> **OBJECTIVES**:
• 1. In the passage about the Celtics and the NBA Draft Lottery, write out the stretch from "Ever seen the" through "to the party.".
• 2. According to the passage about the Celtics and the NBA Draft Lottery, who sketched the original ball-spinning leprechaun that serves as the team's official logo?

The NBA Draft Lottery is Tuesday night, and your Boston Celtics have a chance at the No. 1 pick in the entire draft.

OK, you’ve heard this one before, right?

The Celtics? The NBA Draft Lottery? They go together like peanut butter and . . . blast furnace slag cement. Like Dean Martin and . . . Jerry Trupiano.

The NBA Draft Lottery has not been the Celtics’ friend. Quite the opposite. It has been the place where Green Dreams become nightmares. It has been Don Cherry sending too many skaters over the boards at the Montreal Forum. It has been a Mookie Wilson grounder to first base. It has been David Tyree pinning an Eli Manning pass to the side of his helmet.

The lottery is our sports oddity, because bad luck has not been a trademark of Boston’s fabled basketball franchise. The Celtics have gotten many lucky bounces since Red Auerbach’s brother Zang sketched the original ball-spinning leprechaun that serves as the official team logo.

Celtics founder Walter Brown pulled Bob Cousy’s name out of a hat to acquire the first great guard in NBA history. Frank Selvy’s wide-open shot — which would have won the championship for the Lakers — rimmed out at the old Garden, enabling the Celtics to win Game 7 in overtime in 1962. Seven years later, Don Nelson’s ridiculous foul-line jumper hit the back rim, bounced straight up in the air and back down through the basket to deliver Game 7 for the Celtics at the LA Forum.

But it’s a different story when it comes to the ping-pong balls that decide teams’ fates in the annual NBA Draft Lottery. The Celtics have been big-time lottery losers.

Ever seen the film “A Bronx Tale’’ with its famous character Eddie Mush? Eddie is a degenerate gambler who always loses. He got his name because, “everything he touches turns to mush.’’

The Celtics are the Eddie Mush of the NBA Draft Lottery. They bring the bad juju to the party.

[Collection entries]

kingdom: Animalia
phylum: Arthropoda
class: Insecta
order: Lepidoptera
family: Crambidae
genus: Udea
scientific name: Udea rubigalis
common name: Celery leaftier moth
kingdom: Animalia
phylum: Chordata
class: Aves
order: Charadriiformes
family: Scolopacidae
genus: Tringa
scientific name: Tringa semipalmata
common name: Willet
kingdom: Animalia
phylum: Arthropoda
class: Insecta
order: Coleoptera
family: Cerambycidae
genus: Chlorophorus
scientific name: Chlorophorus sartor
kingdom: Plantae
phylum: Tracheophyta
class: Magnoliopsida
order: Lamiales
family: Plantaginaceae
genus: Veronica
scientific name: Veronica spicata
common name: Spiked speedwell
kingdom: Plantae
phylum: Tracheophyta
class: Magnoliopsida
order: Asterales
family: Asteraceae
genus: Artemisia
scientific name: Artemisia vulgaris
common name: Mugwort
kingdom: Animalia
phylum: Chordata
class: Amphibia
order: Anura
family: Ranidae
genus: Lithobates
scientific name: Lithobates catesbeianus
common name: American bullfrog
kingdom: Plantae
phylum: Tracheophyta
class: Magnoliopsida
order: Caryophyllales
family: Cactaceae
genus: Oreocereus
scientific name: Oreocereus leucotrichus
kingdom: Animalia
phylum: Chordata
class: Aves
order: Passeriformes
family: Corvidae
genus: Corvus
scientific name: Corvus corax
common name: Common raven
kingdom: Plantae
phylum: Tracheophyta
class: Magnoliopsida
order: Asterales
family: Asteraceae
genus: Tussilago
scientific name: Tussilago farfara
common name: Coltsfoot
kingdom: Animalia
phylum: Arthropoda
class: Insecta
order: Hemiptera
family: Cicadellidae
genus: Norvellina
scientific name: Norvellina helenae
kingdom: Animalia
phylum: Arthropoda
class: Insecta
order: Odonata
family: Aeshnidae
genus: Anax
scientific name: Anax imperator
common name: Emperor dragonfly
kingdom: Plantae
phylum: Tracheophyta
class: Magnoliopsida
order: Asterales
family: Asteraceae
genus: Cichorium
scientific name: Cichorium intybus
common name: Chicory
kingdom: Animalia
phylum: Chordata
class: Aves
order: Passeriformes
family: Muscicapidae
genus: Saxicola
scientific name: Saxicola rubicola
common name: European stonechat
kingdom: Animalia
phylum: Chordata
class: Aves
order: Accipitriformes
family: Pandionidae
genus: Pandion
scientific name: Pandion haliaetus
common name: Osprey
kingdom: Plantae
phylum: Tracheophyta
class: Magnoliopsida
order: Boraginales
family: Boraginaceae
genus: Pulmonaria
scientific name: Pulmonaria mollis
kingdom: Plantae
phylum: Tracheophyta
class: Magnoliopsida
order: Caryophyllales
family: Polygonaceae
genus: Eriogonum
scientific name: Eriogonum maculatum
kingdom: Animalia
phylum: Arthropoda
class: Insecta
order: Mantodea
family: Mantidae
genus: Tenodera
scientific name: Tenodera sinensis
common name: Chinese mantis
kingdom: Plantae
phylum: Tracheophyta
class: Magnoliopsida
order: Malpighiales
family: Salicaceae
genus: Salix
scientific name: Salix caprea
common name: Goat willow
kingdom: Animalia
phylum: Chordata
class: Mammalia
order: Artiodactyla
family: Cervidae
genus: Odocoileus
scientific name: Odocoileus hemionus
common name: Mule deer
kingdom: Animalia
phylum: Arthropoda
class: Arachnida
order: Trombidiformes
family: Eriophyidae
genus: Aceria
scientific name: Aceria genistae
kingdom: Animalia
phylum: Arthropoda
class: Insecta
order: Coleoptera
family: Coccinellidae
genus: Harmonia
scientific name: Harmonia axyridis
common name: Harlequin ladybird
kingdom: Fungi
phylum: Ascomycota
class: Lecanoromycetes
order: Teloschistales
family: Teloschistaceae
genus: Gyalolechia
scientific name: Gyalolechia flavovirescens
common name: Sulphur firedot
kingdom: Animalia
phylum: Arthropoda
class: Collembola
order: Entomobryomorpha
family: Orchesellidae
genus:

> **SOLVED TASKS**:
• 1.
Ever seen the film “A Bronx Tale’’ with its famous character Eddie Mush? Eddie is a degenerate gambler who always loses. He got his name because, “everything he touches turns to mush.’’

The Celtics are the Eddie Mush of the NBA Draft Lottery. They bring the bad juju to the party.

• 2. Red Auerbach's brother Zang sketched it.